Eles estão à frente de duas grandes nações vizinhas, mas os seus perfis ideológicos são radicalmente distantes. O governo do presidente libertário argentino Javier Milei e o do esquerdista brasileiro Luiz Inácio Lula da Silva (PT) têm posturas adversas em quase todos os aspectos, adicionando um capítulo singular à longa – e muitas vezes turbulenta – relação entre as duas maiores economias da América do Sul.

Enquanto o Brasil de Lula amarga uma alta inflacionária, desvalorização da moeda nacional e a irresponsabilidade fiscal transformada em regra, a Argentina de Milei dá exemplo de como a redução do tamanho do Estado e a política de austeridade fiscal podem tirar um país do fundo do poço.

Um dos maiores indicadores dessa tendência é que o peso argentino fecha o ano de 2024 com a maior valorização em termos reais no mundo: 44,2% nos primeiros 11 meses do ano, segundo a consultoria argentina GMA Capital. Já o real teve desvalorização de -21,8%, chegando a um patamar próximo ao da Venezuela (-30,8%), segundo a consultoria Austin Rating.

No campo da segurança pública, enquanto o argentino endurece o combate ao crime, o brasileiro tenta emplacar uma política de desencarceramento e interfirir nas polícias estaduais para abrandar o tratamento dado pelos policiais aos criminosos.

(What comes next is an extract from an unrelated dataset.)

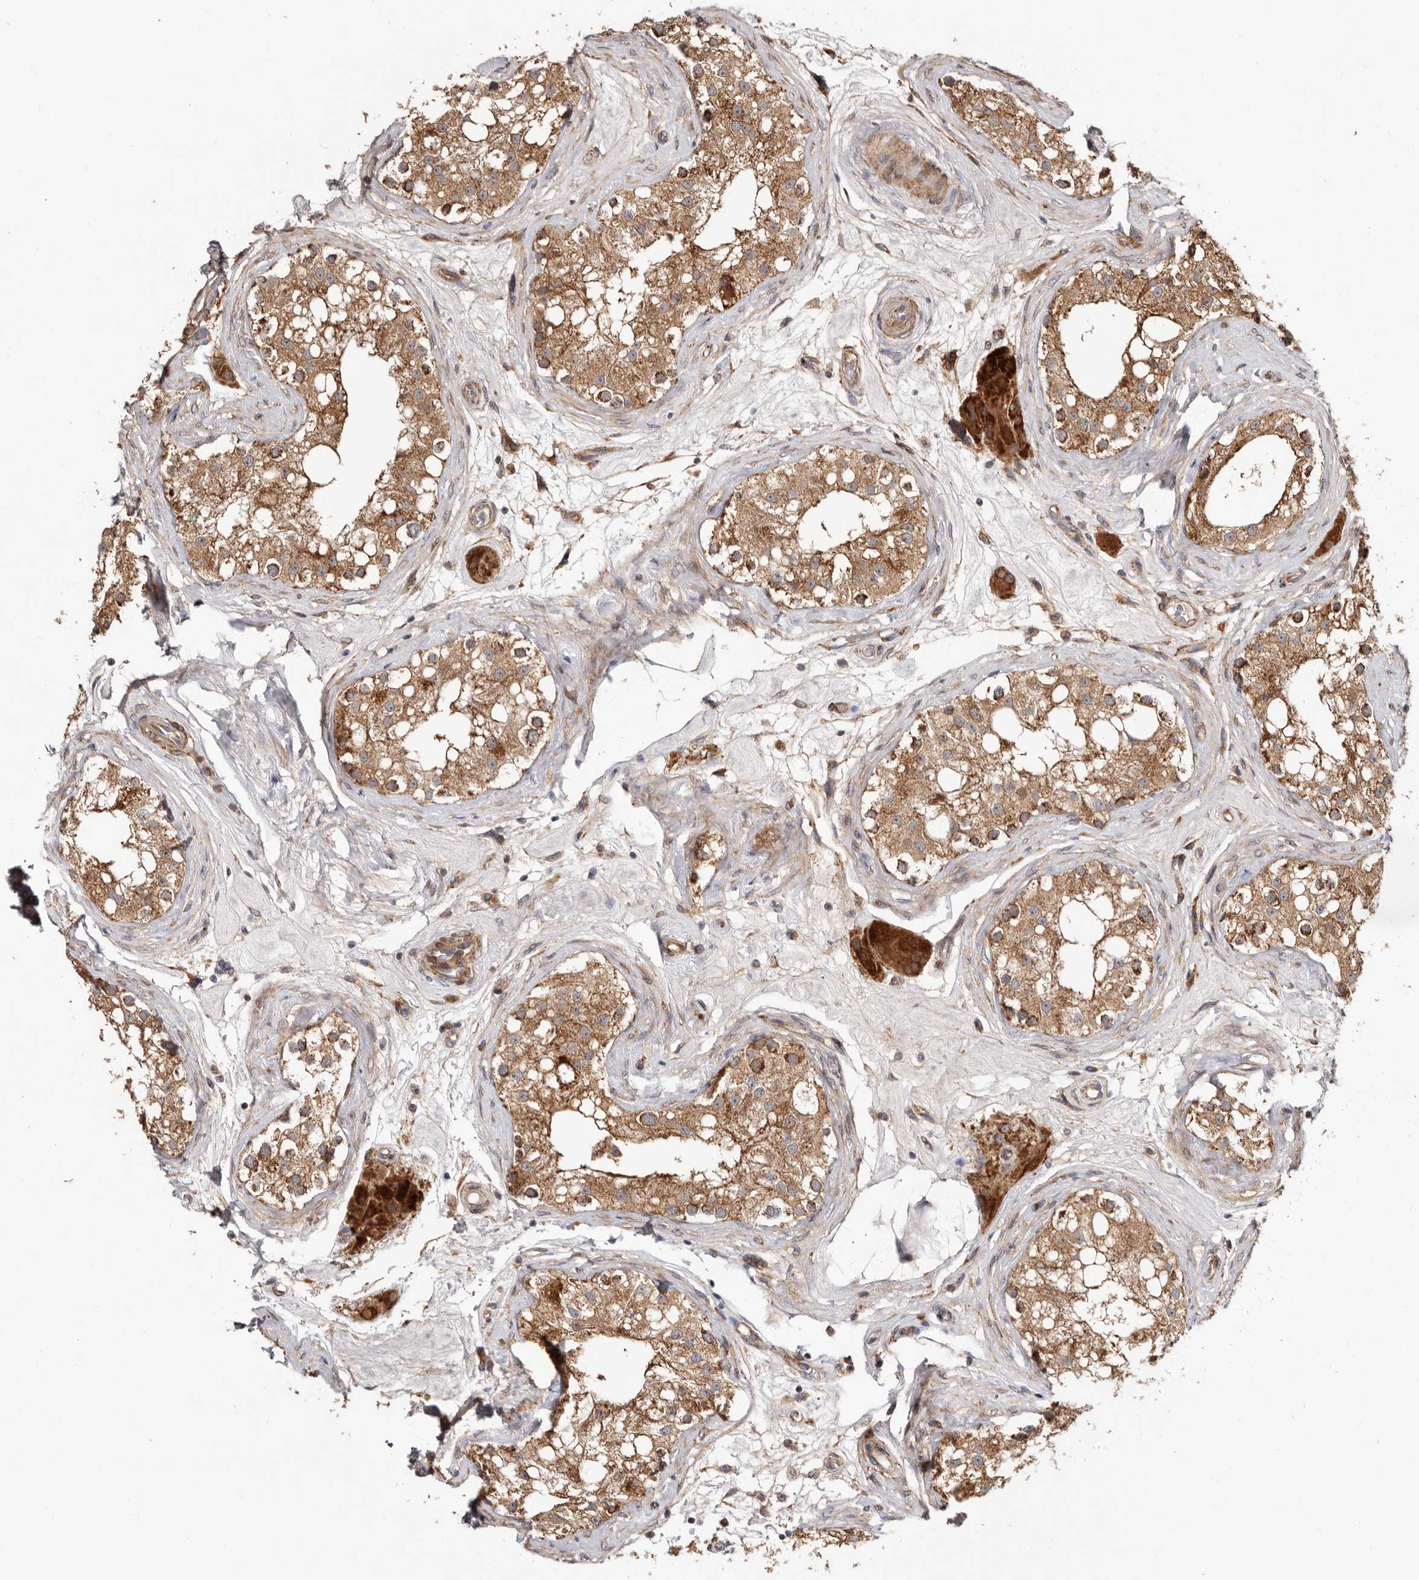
{"staining": {"intensity": "moderate", "quantity": ">75%", "location": "cytoplasmic/membranous"}, "tissue": "testis", "cell_type": "Cells in seminiferous ducts", "image_type": "normal", "snomed": [{"axis": "morphology", "description": "Normal tissue, NOS"}, {"axis": "topography", "description": "Testis"}], "caption": "Testis stained with IHC demonstrates moderate cytoplasmic/membranous expression in about >75% of cells in seminiferous ducts.", "gene": "PROKR1", "patient": {"sex": "male", "age": 84}}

Mas a divergência política essencial entre Lula e Milei não reside em políticas específicas, mas na compreensão que cada um deles têm sobre o papel do Estado. Enquanto o argentino vê o aparato estatal como um meio autoritário de confiscar riquezas, inibir a prosperidade pessoal e ainda criar privilégios para uma minoria, o brasileiro enxerga no gasto público a alavanca fundamental para impulsionar o crescimento econômico e promover justiça social.

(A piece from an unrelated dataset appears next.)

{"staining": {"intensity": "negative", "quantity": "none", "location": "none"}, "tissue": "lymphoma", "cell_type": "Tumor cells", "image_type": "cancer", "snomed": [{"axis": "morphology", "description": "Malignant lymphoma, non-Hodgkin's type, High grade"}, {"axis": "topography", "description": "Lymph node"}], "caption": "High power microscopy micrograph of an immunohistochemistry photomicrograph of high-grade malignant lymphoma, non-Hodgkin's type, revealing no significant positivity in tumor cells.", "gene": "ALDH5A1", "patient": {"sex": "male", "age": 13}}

Essas perspectivas antagônicas em termos de intervenção governamental na vida dos cidadãos e na regulação dos mercados afetam os programas sociais e a política externa dos respectivos países, sobretudo a estratégia de integração regional. Mas esse contraste não impediu que parcerias lucrativas para ambos os lados fossem firmadas, como o acerto recente para o Brasil importar gás natural da Argentina.

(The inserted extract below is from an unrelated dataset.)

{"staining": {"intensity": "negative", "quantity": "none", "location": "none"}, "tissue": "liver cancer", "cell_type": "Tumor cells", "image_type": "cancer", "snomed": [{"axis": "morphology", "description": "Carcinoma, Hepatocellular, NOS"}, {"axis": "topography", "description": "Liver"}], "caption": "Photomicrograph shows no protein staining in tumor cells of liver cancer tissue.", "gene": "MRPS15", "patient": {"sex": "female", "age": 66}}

Político de carreira ainda recente, Milei completou em dezembro o primeiro ano de seu mandato presidencial, após assumir o poder no auge de uma das mais severas crises econômicas da história argentina. Nesse curto intervalo, seu agudo ajuste fiscal já trouxe indicadores positivos, com a queda acentuada na brutal escalada inflacionária e o fim da recessão, apesar das polêmicas medidas de austeridade.

Figura dominante do cenário nacional desde os anos 1980, Lula, por sua vez, se aproxima da metade do seu terceiro mandato atolado em desafios que se comparam com o retrato encarado por Milei no fim de 2023. O Brasil sofre grave crise de confiança dos agentes econômicos em razão do crescente descontrole das contas públicas, que estão exigindo medidas duras e urgentes, parte das quais começaram a andar.

Maior diferença entre Milei e Lula está na forma como lidam com o gasto público

Uma das marcas essenciais da gestão Milei está no corte radical dos gastos públicos, além de privatizações e do enxugamento estrutural do Estado, dentro do plano econômico batizado de “motosserra”. A suas medidas austeras tiveram como primeiro alvo o combate da inflação crônica argentina, mas também pretendem eliminar o aparelhamento político da máquina de governo e o poder de burocratas.

No caso de Lula, o discurso em favor da combinação de responsabilidade no gasto público com reforço a programas sociais se esgotou logo devido a resultados ruins do novo e flexível arcabouço fiscal, abrindo brechas para ampliar despesas em todas as áreas. As estatais voltaram ao vermelho, a dívida pública avançou e a confiança do mercado ruiu, ilustrada pelo nível recorde do dólar, acima de R$ 6.

Para o cientista político Márcio Coimbra, o libertarianismo é o que mais diferencia Milei de Lula e as escolhas das duas maiores democracias da região para enfrentar desafios. “O Brasil segue o figurino da gestão populista de esquerda, que já acarreta estragos econômicos, enquanto a Argentina radicaliza no rumo inverso, obtendo os primeiros ganhos”, explicou.

Governos Milei e Lula têm abordagens opostas nas relações internacionais
Durante a campanha eleitoral de 2023, Milei prometeu afastar a Argentina de países autoritários como Rússia e China. Apesar da retórica e do apoio à luta da Ucrânia contra a invasão russa, o presidente tem agido sem prejudicar relações comerciais e investimentos de outros países. Já para Israel, ele reafirmou forte alinhamento no tema segurança e valores culturais e democráticos comuns.

Para as ditaduras de Cuba e Venezuela, Milei segue subindo o tom das críticas, denunciando violações de direitos humanos e dando apoio às vítimas dos regimes. Com os Estados Unidos, ele sempre manifestou desejo de ampliar relações com a nação líder do Ocidente liberal, disposição impulsionada após a eleição do republicano Donald Trump, que tem feito seguidos gestos para prestigiar o colega argentino.

Quanto ao Mercosul, Milei vê o bloco como entrave a acordos e Lula quer fortalecê-lo. Pelo Brics, o Brasil alia-se à China, Rússia e Irã. Além disso, a relação com Israel chegou ao seu pior nível após os ataques do Hamas, e os afagos a Nicolás Maduro geraram desgaste após a fraude eleitoral do ditador. Com os EUA, Lula não teve a parceria esperada na agenda ambiental e a volta de Trump deve criar fortes tensões.

Para o professor Daniel Afonso Silva, pesquisador de relações internacionais da USP, o retorno de Trump à Casa Branca deve acentuar diferenças entre Milei e Lula, tornando-se a questão mais sensível de suas políticas externas, dentro do contexto de articulação da direita global. “Devido às afinidades conservadoras, o argentino foi convidado para a posse do presidente americano bem antes de Lula”, lembrou.